The problem: Find every line below where the word "меблі" occurs. Then say how many there are, giving only the number.
Start of Data
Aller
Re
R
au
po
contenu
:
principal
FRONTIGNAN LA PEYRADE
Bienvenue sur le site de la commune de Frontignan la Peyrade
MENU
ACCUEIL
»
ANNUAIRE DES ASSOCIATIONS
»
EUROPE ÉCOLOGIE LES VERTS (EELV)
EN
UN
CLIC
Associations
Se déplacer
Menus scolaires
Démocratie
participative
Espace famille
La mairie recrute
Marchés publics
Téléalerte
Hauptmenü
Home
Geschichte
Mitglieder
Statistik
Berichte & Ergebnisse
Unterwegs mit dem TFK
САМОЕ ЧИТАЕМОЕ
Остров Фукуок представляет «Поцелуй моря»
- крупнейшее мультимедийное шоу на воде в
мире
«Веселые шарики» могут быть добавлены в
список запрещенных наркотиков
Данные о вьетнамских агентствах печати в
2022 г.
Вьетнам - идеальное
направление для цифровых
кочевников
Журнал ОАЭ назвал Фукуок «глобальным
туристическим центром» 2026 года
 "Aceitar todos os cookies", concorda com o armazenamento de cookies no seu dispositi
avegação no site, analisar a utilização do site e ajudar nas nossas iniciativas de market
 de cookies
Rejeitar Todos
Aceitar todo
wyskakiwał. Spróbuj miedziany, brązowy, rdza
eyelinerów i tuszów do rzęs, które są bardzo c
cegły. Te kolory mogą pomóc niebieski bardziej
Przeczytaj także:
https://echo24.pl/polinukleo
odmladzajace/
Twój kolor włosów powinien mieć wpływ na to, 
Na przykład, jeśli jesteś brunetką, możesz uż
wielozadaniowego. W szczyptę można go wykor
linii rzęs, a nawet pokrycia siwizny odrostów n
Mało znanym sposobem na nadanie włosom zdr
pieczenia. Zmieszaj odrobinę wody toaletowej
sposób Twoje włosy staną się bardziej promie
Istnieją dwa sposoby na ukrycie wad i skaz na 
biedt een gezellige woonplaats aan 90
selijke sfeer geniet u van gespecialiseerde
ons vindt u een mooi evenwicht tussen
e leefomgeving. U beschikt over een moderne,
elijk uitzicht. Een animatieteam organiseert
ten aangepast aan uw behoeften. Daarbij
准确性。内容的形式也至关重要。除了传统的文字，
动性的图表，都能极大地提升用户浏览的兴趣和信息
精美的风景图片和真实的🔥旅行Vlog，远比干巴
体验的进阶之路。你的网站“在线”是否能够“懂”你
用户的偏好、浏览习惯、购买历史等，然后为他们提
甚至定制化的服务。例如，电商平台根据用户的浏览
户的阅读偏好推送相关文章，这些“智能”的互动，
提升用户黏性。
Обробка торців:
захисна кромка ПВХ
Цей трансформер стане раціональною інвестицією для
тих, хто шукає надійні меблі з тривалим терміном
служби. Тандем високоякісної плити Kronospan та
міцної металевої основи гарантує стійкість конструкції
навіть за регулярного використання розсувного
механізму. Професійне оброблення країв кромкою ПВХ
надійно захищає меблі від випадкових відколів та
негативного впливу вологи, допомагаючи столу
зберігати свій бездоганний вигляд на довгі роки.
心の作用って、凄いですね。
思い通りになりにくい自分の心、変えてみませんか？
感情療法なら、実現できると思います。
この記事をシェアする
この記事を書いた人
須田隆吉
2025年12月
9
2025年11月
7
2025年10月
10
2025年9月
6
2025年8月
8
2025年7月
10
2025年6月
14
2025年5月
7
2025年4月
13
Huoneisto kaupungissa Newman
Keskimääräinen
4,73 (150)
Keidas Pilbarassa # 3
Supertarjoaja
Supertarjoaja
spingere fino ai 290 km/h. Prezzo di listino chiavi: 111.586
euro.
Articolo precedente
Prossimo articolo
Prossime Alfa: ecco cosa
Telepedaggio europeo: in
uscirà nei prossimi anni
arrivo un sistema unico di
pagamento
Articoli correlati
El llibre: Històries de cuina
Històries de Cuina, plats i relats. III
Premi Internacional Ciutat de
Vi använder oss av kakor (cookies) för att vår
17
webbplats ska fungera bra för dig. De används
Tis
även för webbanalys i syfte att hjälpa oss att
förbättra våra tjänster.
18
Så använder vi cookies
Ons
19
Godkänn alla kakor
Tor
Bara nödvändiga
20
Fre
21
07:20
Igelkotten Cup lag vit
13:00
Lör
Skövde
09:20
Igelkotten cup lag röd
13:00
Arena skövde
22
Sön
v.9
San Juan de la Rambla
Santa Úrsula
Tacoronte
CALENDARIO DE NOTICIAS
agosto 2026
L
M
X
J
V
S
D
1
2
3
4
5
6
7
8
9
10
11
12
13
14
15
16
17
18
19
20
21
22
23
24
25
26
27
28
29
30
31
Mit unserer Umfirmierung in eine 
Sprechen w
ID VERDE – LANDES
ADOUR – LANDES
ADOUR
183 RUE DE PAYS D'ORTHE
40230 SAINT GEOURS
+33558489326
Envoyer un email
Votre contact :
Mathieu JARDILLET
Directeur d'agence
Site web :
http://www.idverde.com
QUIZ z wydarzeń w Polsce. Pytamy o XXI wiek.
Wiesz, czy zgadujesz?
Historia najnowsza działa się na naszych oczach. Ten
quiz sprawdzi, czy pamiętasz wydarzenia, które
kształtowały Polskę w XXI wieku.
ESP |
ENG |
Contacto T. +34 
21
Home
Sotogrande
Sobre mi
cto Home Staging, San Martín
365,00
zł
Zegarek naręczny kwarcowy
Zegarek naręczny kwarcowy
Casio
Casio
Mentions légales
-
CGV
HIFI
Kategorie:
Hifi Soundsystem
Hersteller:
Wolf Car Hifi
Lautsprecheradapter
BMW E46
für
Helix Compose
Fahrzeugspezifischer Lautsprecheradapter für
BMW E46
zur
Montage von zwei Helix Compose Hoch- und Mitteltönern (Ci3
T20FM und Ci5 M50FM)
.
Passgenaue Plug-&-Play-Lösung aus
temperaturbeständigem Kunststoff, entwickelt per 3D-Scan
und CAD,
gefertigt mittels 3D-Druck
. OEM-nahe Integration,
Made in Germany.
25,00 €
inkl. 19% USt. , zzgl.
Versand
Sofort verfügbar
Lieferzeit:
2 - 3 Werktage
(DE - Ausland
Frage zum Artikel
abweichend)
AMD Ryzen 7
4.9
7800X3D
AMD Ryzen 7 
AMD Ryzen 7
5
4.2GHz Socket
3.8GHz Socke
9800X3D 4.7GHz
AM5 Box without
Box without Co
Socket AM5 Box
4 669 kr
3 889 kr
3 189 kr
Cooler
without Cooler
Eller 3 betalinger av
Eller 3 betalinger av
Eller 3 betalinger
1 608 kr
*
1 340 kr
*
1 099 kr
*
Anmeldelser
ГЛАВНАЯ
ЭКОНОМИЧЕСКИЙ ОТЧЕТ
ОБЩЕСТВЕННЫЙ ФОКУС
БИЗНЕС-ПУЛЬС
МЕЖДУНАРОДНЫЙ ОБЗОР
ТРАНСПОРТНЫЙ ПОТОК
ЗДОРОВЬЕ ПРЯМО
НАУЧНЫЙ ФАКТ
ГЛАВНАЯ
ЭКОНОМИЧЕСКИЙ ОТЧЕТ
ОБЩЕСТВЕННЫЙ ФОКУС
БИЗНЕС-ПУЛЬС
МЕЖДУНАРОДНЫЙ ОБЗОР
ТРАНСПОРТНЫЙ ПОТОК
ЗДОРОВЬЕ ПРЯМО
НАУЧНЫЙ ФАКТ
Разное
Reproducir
End of Data
Completed exercise: 2